MATERIAL SHOWN →
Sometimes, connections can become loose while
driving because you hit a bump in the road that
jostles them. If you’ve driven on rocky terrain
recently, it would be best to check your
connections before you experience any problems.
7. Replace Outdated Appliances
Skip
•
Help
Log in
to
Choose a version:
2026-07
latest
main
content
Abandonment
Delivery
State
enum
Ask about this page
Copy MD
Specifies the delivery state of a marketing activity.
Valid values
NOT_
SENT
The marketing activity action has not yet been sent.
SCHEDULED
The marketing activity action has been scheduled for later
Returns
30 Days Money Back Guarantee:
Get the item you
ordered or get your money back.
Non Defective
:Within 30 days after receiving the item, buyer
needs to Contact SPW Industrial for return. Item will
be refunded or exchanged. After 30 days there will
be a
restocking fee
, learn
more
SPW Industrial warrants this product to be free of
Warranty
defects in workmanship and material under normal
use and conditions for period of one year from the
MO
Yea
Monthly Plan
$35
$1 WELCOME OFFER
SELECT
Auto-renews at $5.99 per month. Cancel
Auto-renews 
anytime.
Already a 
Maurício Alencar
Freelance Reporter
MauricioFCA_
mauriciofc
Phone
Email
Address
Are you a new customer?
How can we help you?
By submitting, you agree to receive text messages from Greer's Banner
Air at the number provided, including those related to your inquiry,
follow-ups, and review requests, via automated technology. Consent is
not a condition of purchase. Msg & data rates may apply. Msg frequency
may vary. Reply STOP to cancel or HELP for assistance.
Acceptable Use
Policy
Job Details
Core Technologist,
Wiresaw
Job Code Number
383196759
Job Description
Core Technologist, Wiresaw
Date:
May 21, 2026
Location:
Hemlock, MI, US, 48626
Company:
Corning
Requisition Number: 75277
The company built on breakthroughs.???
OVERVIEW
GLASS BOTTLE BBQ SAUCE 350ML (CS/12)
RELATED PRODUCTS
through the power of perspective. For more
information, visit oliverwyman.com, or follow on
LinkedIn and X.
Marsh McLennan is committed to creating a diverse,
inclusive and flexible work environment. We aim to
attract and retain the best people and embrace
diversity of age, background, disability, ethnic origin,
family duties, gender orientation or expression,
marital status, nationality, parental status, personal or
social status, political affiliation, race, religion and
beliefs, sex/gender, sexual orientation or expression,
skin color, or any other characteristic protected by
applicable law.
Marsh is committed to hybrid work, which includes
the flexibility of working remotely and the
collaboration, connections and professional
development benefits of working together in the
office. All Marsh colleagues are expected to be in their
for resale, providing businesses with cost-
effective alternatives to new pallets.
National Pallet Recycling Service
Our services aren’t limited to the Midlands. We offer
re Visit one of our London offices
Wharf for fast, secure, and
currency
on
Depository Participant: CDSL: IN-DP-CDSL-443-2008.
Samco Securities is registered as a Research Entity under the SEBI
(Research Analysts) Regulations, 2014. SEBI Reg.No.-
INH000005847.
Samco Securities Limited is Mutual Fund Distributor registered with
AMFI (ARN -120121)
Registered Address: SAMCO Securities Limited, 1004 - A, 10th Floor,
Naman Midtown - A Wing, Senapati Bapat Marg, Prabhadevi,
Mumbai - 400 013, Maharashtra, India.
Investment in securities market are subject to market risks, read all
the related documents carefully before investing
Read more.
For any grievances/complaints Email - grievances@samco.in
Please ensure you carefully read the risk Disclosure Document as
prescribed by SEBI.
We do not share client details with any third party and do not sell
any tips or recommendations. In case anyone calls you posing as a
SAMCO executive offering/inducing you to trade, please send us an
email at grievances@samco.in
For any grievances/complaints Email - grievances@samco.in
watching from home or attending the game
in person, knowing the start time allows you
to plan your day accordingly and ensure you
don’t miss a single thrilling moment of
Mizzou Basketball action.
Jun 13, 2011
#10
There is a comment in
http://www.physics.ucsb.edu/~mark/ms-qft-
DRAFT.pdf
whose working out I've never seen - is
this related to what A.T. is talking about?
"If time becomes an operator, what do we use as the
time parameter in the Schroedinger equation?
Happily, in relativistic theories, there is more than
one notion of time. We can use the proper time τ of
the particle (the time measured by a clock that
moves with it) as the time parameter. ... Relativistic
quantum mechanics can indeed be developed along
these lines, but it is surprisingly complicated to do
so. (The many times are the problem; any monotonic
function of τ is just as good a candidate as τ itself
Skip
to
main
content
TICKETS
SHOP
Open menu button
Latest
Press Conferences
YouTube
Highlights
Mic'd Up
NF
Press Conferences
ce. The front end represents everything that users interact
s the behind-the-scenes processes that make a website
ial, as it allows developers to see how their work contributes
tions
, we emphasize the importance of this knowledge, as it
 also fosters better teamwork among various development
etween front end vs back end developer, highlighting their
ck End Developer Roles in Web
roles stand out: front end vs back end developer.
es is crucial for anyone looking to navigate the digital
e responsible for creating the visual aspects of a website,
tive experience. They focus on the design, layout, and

PROBLEM TO WORK ON →
Taking the entries above, restate exactly those lines that fall between the line with "How can we help you?" and the line with "Mumbai - 400 013, Maharashtra, India.", keeping both of those lines too.

ANSWER BOX →
How can we help you?
By submitting, you agree to receive text messages from Greer's Banner
Air at the number provided, including those related to your inquiry,
follow-ups, and review requests, via automated technology. Consent is
not a condition of purchase. Msg & data rates may apply. Msg frequency
may vary. Reply STOP to cancel or HELP for assistance.
Acceptable Use
Policy
Job Details
Core Technologist,
Wiresaw
Job Code Number
383196759
Job Description
Core Technologist, Wiresaw
Date:
May 21, 2026
Location:
Hemlock, MI, US, 48626
Company:
Corning
Requisition Number: 75277
The company built on breakthroughs.???
OVERVIEW
GLASS BOTTLE BBQ SAUCE 350ML (CS/12)
RELATED PRODUCTS
through the power of perspective. For more
information, visit oliverwyman.com, or follow on
LinkedIn and X.
Marsh McLennan is committed to creating a diverse,
inclusive and flexible work environment. We aim to
attract and retain the best people and embrace
diversity of age, background, disability, ethnic origin,
family duties, gender orientation or expression,
marital status, nationality, parental status, personal or
social status, political affiliation, race, religion and
beliefs, sex/gender, sexual orientation or expression,
skin color, or any other characteristic protected by
applicable law.
Marsh is committed to hybrid work, which includes
the flexibility of working remotely and the
collaboration, connections and professional
development benefits of working together in the
office. All Marsh colleagues are expected to be in their
for resale, providing businesses with cost-
effective alternatives to new pallets.
National Pallet Recycling Service
Our services aren’t limited to the Midlands. We offer
re Visit one of our London offices
Wharf for fast, secure, and
currency
on
Depository Participant: CDSL: IN-DP-CDSL-443-2008.
Samco Securities is registered as a Research Entity under the SEBI
(Research Analysts) Regulations, 2014. SEBI Reg.No.-
INH000005847.
Samco Securities Limited is Mutual Fund Distributor registered with
AMFI (ARN -120121)
Registered Address: SAMCO Securities Limited, 1004 - A, 10th Floor,
Naman Midtown - A Wing, Senapati Bapat Marg, Prabhadevi,
Mumbai - 400 013, Maharashtra, India.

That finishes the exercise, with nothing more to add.